§ INSTRUCTIONS FOR THE TASK:
From the line containing "The Council is" down to the last line of the material below, copy each line exactly and leave out the rest.

§ DATASET EXTRACT:

== Segment start ==

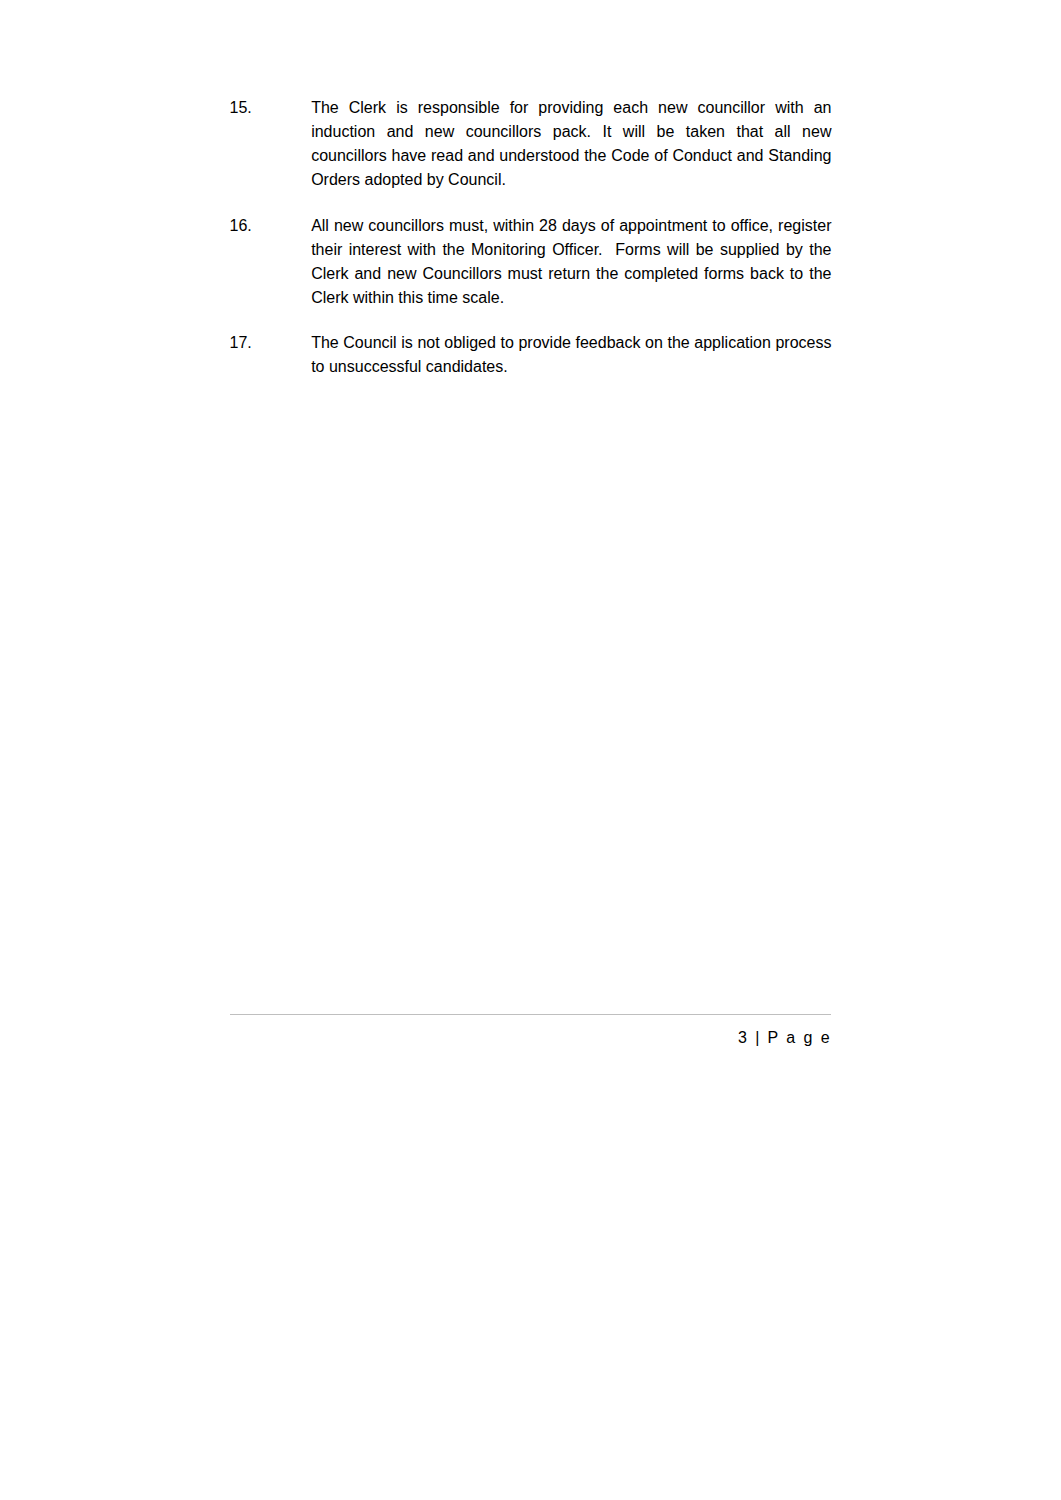The Clerk is responsible for providing each new councillor with an induction and new councillors pack. It will be taken that all new councillors have read and understood the Code of Conduct and Standing Orders adopted by Council.
All new councillors must, within 28 days of appointment to office, register their interest with the Monitoring Officer. Forms will be supplied by the Clerk and new Councillors must return the completed forms back to the Clerk within this time scale.
The Council is not obliged to provide feedback on the application process to unsuccessful candidates.
3 | P a g e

== Segment end ==

§ WRITTEN RESPONSE:
The Council is not obliged to provide feedback on the application process to unsuccessful candidates.
3 | P a g e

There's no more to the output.